:: Dataset

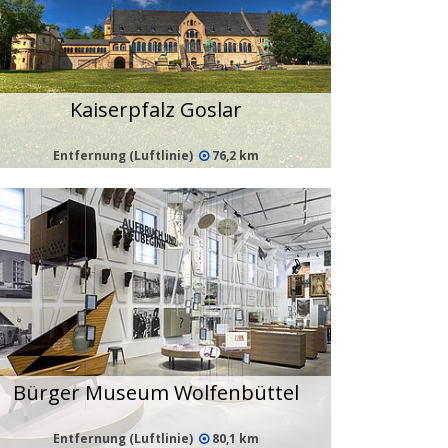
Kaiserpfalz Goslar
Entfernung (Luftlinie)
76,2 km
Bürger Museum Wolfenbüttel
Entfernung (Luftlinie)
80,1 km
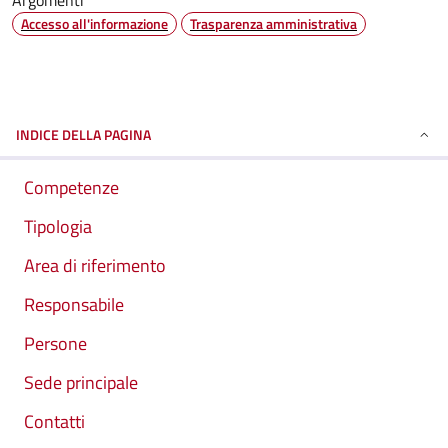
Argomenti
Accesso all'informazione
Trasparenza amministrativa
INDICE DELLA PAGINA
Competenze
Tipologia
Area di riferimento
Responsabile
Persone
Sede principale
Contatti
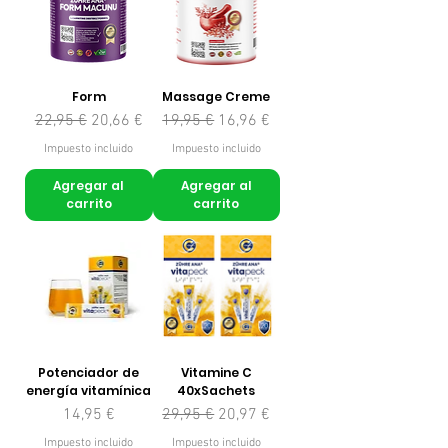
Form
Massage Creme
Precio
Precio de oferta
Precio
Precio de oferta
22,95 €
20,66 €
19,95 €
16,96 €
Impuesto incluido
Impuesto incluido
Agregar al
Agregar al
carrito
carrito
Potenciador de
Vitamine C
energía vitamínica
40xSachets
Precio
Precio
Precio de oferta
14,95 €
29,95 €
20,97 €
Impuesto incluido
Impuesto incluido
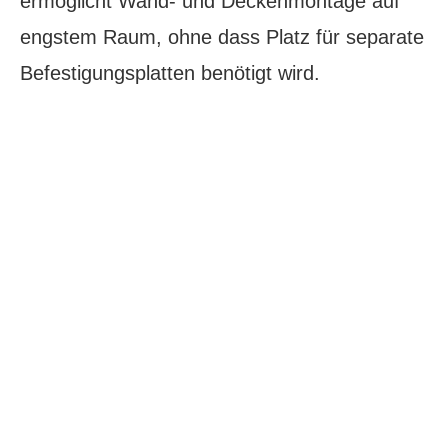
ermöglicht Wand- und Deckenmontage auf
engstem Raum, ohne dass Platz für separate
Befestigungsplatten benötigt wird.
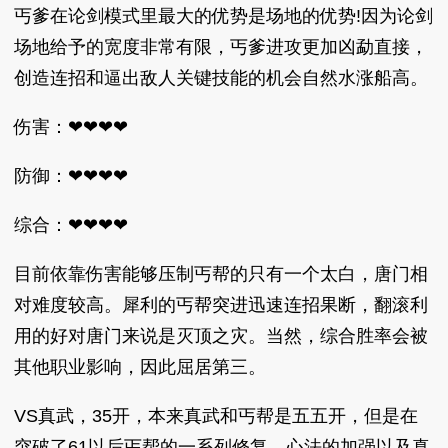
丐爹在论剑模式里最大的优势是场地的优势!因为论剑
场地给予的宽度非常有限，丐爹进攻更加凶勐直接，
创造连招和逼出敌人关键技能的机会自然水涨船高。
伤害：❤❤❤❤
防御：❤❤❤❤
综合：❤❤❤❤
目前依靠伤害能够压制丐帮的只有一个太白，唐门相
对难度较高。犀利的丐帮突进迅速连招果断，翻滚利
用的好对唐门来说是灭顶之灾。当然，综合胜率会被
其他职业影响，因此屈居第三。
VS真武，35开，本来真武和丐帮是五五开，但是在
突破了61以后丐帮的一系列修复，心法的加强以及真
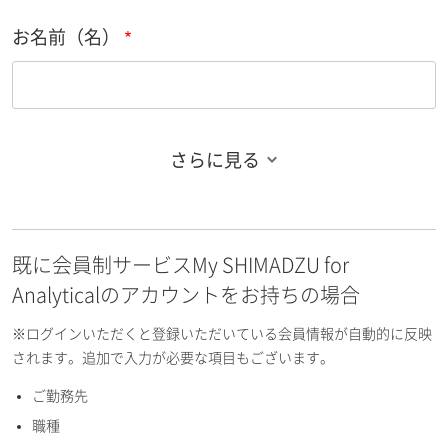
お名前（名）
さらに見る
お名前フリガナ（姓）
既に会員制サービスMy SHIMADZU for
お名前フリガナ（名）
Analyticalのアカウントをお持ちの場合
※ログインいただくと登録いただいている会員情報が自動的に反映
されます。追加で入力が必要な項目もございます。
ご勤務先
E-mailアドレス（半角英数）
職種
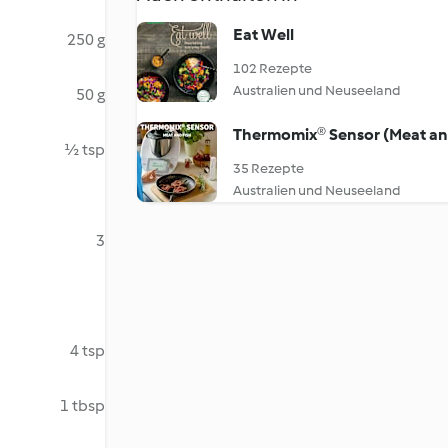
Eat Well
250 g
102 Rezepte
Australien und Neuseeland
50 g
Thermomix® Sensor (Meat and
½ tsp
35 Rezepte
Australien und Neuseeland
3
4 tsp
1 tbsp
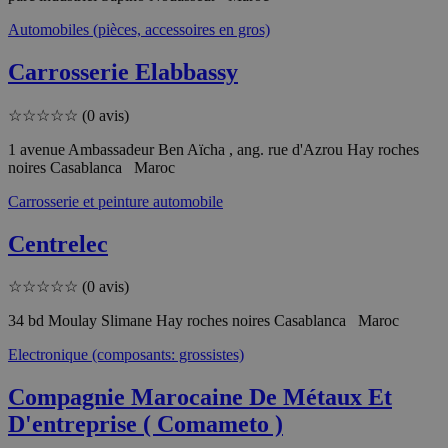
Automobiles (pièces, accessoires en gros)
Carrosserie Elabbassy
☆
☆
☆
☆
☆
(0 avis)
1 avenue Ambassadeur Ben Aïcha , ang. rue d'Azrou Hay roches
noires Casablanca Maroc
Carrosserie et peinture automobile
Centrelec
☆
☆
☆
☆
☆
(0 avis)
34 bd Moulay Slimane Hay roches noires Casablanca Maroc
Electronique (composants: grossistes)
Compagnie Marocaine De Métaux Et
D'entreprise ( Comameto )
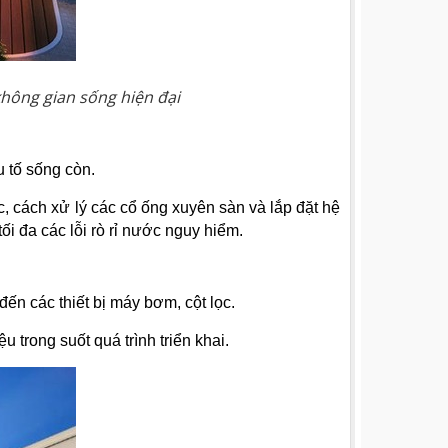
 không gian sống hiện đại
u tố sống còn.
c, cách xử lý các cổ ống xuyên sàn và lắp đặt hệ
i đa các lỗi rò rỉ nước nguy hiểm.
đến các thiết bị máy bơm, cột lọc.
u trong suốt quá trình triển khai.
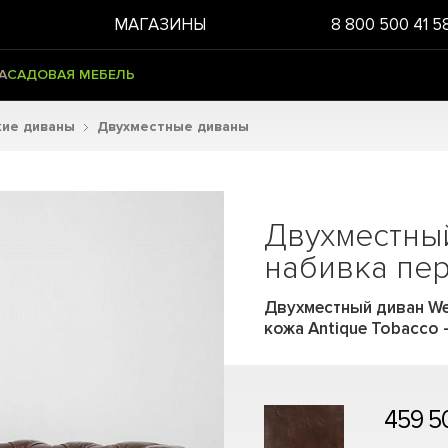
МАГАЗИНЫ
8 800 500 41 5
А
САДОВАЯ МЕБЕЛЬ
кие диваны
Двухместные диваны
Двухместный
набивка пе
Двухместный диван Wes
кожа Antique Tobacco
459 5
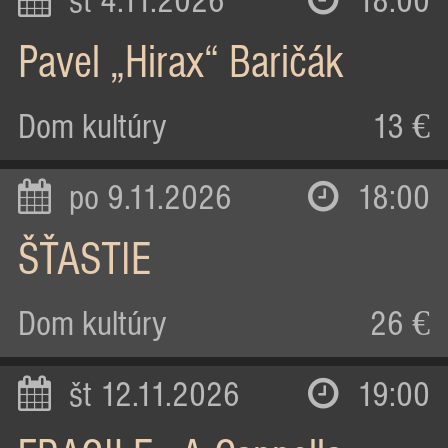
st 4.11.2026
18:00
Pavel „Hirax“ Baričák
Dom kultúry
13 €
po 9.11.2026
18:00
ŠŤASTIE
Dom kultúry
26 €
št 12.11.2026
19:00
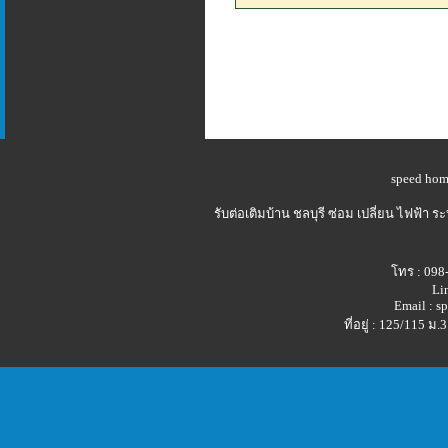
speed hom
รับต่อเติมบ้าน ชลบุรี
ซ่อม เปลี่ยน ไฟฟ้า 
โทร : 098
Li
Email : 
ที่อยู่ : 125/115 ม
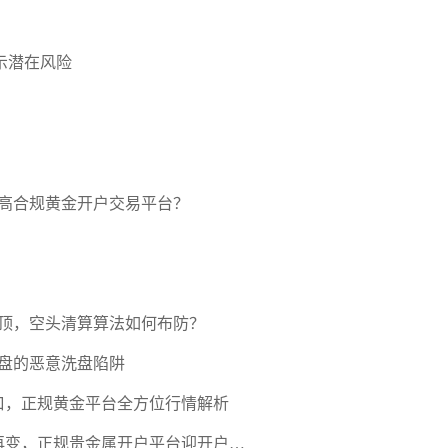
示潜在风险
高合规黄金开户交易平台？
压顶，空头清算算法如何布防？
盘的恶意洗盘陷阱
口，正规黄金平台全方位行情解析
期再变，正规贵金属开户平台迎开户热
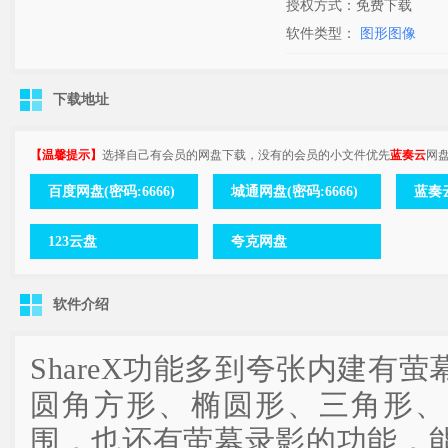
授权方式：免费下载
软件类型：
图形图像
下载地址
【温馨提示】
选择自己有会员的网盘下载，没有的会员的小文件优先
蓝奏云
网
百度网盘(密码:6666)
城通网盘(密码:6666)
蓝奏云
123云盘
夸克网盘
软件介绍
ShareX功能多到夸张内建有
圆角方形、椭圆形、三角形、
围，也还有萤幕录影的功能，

::::
:: Dataset

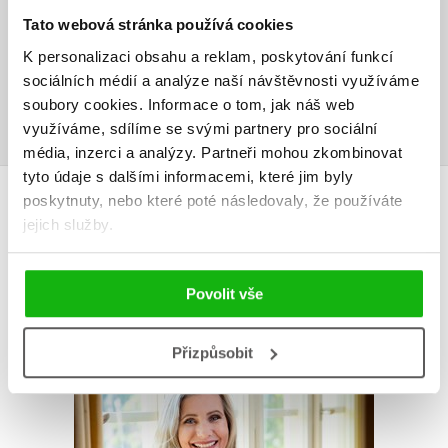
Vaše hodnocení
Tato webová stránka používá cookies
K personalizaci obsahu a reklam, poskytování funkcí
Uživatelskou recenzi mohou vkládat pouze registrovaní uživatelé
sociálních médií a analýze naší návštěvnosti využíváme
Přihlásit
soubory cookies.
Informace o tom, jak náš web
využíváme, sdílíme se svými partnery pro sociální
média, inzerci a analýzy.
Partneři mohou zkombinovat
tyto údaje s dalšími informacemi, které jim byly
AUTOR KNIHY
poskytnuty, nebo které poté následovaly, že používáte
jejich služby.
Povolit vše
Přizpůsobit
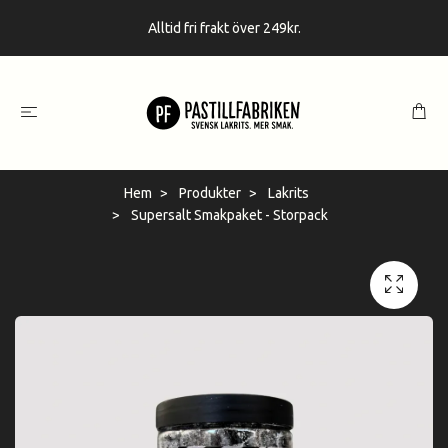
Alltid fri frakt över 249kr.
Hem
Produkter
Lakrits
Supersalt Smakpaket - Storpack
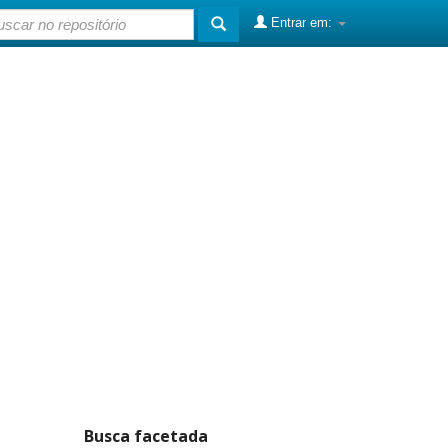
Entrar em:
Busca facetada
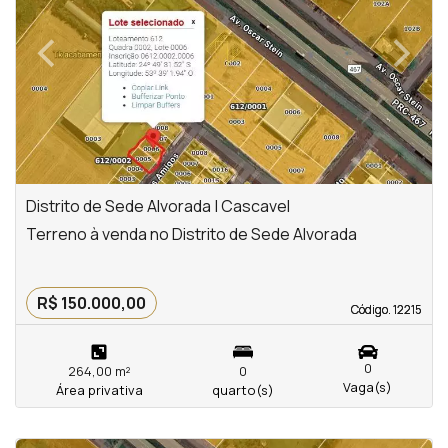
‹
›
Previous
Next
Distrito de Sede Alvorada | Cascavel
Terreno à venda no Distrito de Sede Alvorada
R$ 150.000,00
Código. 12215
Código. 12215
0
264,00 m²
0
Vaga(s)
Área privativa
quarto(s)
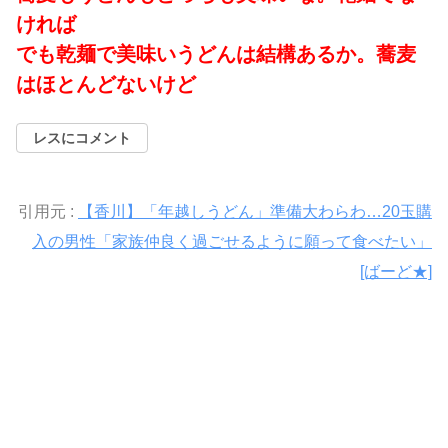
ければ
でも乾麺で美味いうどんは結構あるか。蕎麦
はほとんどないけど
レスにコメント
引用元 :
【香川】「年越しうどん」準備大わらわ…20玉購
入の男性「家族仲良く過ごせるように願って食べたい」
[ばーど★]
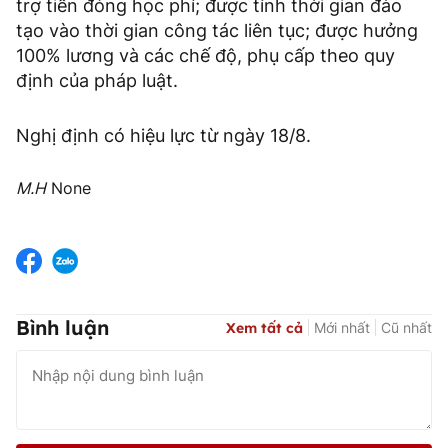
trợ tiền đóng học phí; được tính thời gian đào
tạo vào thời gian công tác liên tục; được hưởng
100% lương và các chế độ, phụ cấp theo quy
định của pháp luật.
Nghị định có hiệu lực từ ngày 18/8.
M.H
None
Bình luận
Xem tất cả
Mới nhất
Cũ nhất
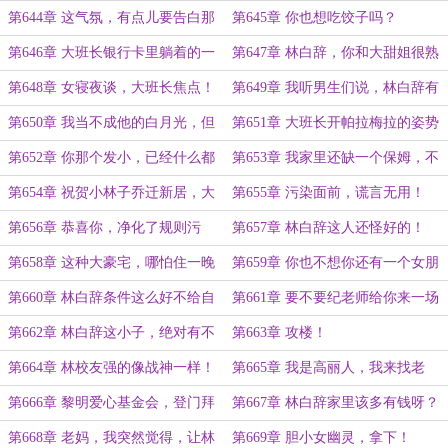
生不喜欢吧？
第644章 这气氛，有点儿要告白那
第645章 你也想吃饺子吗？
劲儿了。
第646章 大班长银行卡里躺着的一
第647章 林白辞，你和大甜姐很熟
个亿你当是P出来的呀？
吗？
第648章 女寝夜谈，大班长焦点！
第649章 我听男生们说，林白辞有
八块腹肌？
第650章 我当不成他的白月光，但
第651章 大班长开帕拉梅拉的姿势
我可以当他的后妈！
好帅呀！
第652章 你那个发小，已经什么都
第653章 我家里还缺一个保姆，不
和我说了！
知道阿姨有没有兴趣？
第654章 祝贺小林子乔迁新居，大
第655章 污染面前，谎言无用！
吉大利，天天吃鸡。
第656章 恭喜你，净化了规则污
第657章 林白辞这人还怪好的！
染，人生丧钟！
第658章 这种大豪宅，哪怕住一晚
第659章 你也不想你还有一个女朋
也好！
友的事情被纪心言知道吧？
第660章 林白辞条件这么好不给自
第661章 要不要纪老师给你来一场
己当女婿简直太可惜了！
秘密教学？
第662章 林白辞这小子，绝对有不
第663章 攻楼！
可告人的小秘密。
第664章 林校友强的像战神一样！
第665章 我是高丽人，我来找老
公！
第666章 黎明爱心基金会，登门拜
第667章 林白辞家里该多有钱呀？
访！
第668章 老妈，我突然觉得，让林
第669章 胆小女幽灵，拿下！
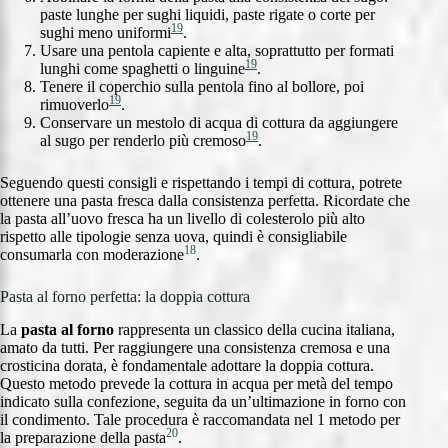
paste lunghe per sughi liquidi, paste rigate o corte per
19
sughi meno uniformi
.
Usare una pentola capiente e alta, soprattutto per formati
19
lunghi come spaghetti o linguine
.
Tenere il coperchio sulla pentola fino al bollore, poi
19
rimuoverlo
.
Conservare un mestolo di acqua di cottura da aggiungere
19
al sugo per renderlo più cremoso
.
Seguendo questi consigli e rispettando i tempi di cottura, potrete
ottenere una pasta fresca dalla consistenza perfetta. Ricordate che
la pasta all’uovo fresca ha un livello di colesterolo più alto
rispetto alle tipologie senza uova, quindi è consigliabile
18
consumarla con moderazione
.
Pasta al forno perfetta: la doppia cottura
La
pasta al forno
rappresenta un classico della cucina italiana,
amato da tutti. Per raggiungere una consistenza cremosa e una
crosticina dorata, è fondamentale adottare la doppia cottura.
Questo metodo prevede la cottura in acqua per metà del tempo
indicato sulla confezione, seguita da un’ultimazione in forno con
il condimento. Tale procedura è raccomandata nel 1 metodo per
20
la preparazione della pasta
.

::::
:: Dataset

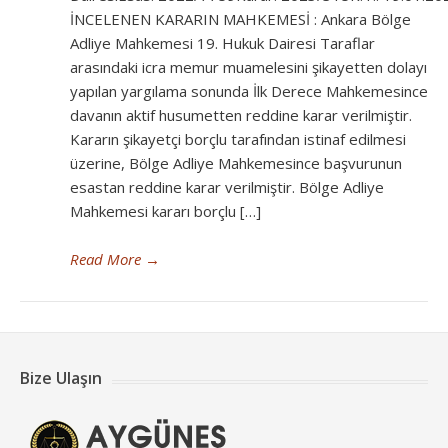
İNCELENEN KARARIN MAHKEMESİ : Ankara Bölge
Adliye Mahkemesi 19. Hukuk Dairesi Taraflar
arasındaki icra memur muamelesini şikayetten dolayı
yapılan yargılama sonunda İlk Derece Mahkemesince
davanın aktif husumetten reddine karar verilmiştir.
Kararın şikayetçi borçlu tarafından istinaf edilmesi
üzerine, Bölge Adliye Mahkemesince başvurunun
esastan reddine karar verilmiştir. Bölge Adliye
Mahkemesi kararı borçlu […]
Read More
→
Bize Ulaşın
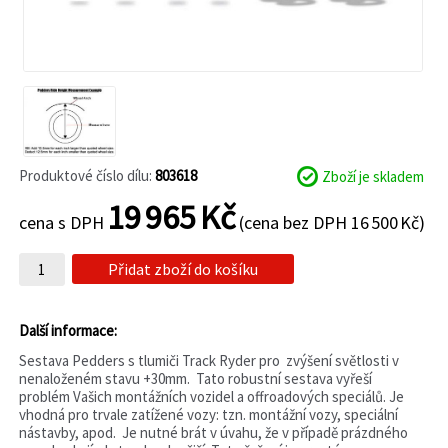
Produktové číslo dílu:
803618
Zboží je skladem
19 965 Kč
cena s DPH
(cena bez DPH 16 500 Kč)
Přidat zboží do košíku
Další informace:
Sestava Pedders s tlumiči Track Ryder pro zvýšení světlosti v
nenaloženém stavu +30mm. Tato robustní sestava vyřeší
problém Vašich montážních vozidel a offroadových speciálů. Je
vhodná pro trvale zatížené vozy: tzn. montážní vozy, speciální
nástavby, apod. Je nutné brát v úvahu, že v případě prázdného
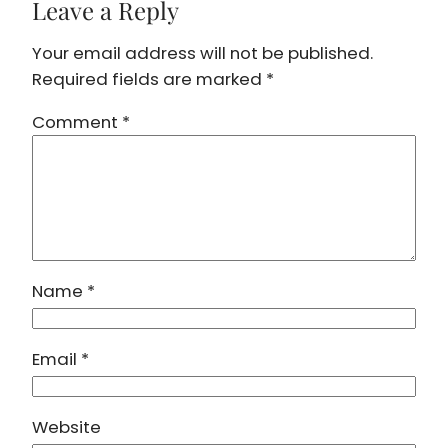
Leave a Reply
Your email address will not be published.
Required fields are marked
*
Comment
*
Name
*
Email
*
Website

::::

What is expected: Select every line of the data above that contains the string "reddine", treating uppercase and lowercase letters as distinct.

Answer to the exercise:
davanın aktif husumetten reddine karar verilmiştir.
esastan reddine karar verilmiştir. Bölge Adliye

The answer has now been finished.